▶ **Objective**
In the excerpt on disability-related obstacles in transportation, what standard of evidence applies to the burden of proof?

For an obstacle to exist, the problem must be related to the person's disability such that, for example, a customer service issue does not become an obstacle merely because it is experienced by a person with a disability.
Decision No. 120-AT-MV-2011 provides an example of a case where the Agency determined that the alleged obstacle was not related to a person's disability and, as a result, no obstacle existed.
Burden of proof
It is the responsibility of the applicant to provide sufficiently persuasive evidence to establish that they have faced an obstacle. The standard of evidence which applies to this burden of proof is the balance of probabilities.
Step 3. Was the obstacle undue?
An obstacle is undue unless you can justify its existence. Once the Agency has determined that a person with a disability has encountered an obstacle, you may either:
- accept to provide an accommodation measure meeting the disability-related needs of the person.
- justify the existence of the obstacle by demonstrating that you cannot provide an accommodation measure meeting the disability-related needs of the applicant without incurring undue hardship. The burden of proof is on the service provider to demonstrate that providing the accommodation would result in undue hardship. If you fail to meet this burden, the Agency will find that the obstacle is undue and order corrective measures to ensure that appropriate accommodation is provided.
There are situations where a variety of accommodation measures may meet a person's disability-related needs. The accommodation measure doesn't have to be exactly what the person requests, but it must be effective.
Decision No. 222-AT-A-2008 provides an example of how the Agency determined that the accommodation sought by the applicant went beyond the transportation service provider's duty to accommodate.
A transportation service provider is entitled to choose the least costly, disruptive or burdensome means of accommodation when it is equally responsive to the person's disability-related needs.
However, in situations where different means of accommodation are equally responsive and are neither less costly, disruptive or burdensome for the service provider, the person with a disability should be entitled to choose their preferred means of accommodation.
Justifying the existence of the obstacle
In situations where you are of the view that you cannot provide an accommodation measure that is responsive to the needs of the person with a disability, you must justify the existence of the obstacle. The test that you must meet in order to justify the existence of an obstacle consists of three elements. You must demonstrate that:
- the source of the obstacle is rationally connected to the provision of the transportation service;
- the source of the obstacle was adopted based on an honest and good faith belief that it was necessary in order to provide the transportation service;
- you cannot provide any form of accommodation without incurring undue hardship.
Burden of proof
It is your responsibility as a service provider to provide sufficiently persuasive evidence to establish that the obstacle is justified (i.e., that to provide any form of accommodation would result in undue hardship).
If you meet this burden of proof, the Agency will find that the obstacle is not undue and will not order any corrective measures. The standard of evidence which applies to this burden of proof is the balance of probabilities.
Generally, minimal evidence is necessary to address the first two elements of the test to justify the existence of the obstacle.
However, for the third element of the test, the threshold to establish undue hardship is high, given that the fundamental right of persons with disabilities to have equal access to the federal transportation network is at issue.

▶ **Dataset records**
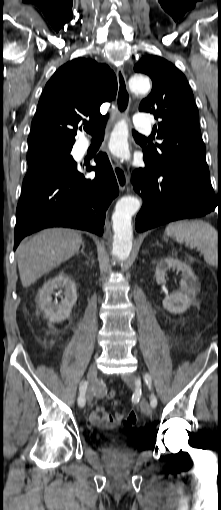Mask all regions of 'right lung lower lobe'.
I'll list each match as a JSON object with an SVG mask.
<instances>
[{"label":"right lung lower lobe","mask_w":221,"mask_h":510,"mask_svg":"<svg viewBox=\"0 0 221 510\" xmlns=\"http://www.w3.org/2000/svg\"><path fill=\"white\" fill-rule=\"evenodd\" d=\"M95 167L81 165L68 173H45L23 181L16 211L14 250L27 235L48 227H70L103 234L106 210L118 184L105 153ZM95 171L94 178L85 173Z\"/></svg>","instance_id":"right-lung-lower-lobe-1"}]
</instances>
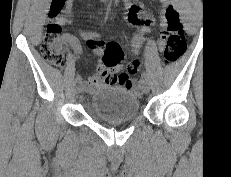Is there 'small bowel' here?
<instances>
[{
  "label": "small bowel",
  "mask_w": 231,
  "mask_h": 177,
  "mask_svg": "<svg viewBox=\"0 0 231 177\" xmlns=\"http://www.w3.org/2000/svg\"><path fill=\"white\" fill-rule=\"evenodd\" d=\"M60 10L58 15L55 17L56 21L60 25H70L71 19L70 15L72 13L73 0H59ZM125 2H129V0H124ZM161 2H165V0H160ZM127 21L133 25L138 35H136L132 40V51H135L139 45L140 36L139 33L148 32L149 27L155 23V19L152 16H142L138 11V6L135 4L128 3L127 12H126ZM64 39L71 45L73 48L76 58H78L82 54L81 46L76 37L66 34ZM164 42L162 39L158 41L159 50L164 49ZM110 68L107 70H102L100 73L90 77L86 82V88L89 92L94 91L97 87L101 85H109V84H124V81L128 78V73L123 72L120 73L119 81L117 83H113L111 81L112 75L115 74V71L119 69L118 65L109 66Z\"/></svg>",
  "instance_id": "1"
}]
</instances>
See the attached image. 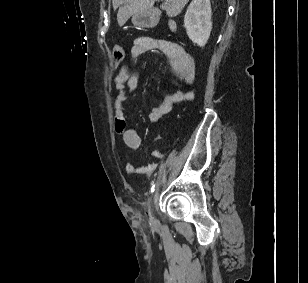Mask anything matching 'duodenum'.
I'll return each instance as SVG.
<instances>
[{"label": "duodenum", "mask_w": 308, "mask_h": 283, "mask_svg": "<svg viewBox=\"0 0 308 283\" xmlns=\"http://www.w3.org/2000/svg\"><path fill=\"white\" fill-rule=\"evenodd\" d=\"M157 22H158V14L154 11L149 12L148 15L145 17V19L143 20V23L147 26H154L157 24ZM169 26L171 30H175L176 28L174 22H170Z\"/></svg>", "instance_id": "duodenum-1"}]
</instances>
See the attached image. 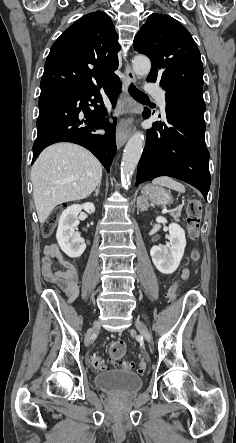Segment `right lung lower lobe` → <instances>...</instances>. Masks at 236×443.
Returning <instances> with one entry per match:
<instances>
[{
	"label": "right lung lower lobe",
	"mask_w": 236,
	"mask_h": 443,
	"mask_svg": "<svg viewBox=\"0 0 236 443\" xmlns=\"http://www.w3.org/2000/svg\"><path fill=\"white\" fill-rule=\"evenodd\" d=\"M101 87L111 103L116 104V96L121 89V82L116 75L91 87L41 90L38 134L33 145L32 163L47 146L57 142H73L90 150L109 171L116 151V124L109 123L106 118L107 111L99 91ZM89 102L94 105V110L89 108ZM81 110L84 119L80 115ZM95 129H104L107 135L94 134Z\"/></svg>",
	"instance_id": "right-lung-lower-lobe-1"
}]
</instances>
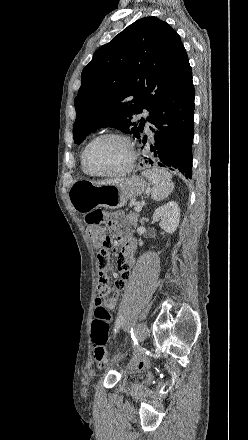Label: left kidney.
<instances>
[{
  "label": "left kidney",
  "mask_w": 248,
  "mask_h": 440,
  "mask_svg": "<svg viewBox=\"0 0 248 440\" xmlns=\"http://www.w3.org/2000/svg\"><path fill=\"white\" fill-rule=\"evenodd\" d=\"M153 220L159 222V226L169 234H173L180 220V209L175 201H170L155 210Z\"/></svg>",
  "instance_id": "left-kidney-1"
}]
</instances>
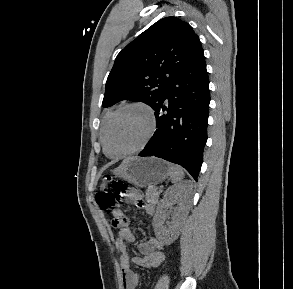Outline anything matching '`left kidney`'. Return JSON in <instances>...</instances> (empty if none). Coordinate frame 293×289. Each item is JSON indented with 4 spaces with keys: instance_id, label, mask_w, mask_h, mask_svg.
<instances>
[{
    "instance_id": "obj_1",
    "label": "left kidney",
    "mask_w": 293,
    "mask_h": 289,
    "mask_svg": "<svg viewBox=\"0 0 293 289\" xmlns=\"http://www.w3.org/2000/svg\"><path fill=\"white\" fill-rule=\"evenodd\" d=\"M189 190L190 183L185 181L169 187L164 193L159 210L153 218L155 235L164 244L170 245L180 234L182 222L186 214V204ZM173 200L178 201L179 207L177 208V212L172 216V220L168 224V227H166L163 225V221L165 219L163 208L170 206Z\"/></svg>"
}]
</instances>
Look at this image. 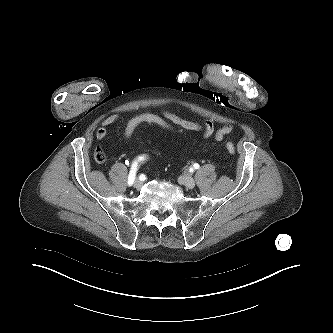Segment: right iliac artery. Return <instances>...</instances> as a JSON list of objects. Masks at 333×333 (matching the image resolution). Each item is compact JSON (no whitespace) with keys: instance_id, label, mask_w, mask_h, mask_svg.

▶ **Solution**
The balance of probabilities.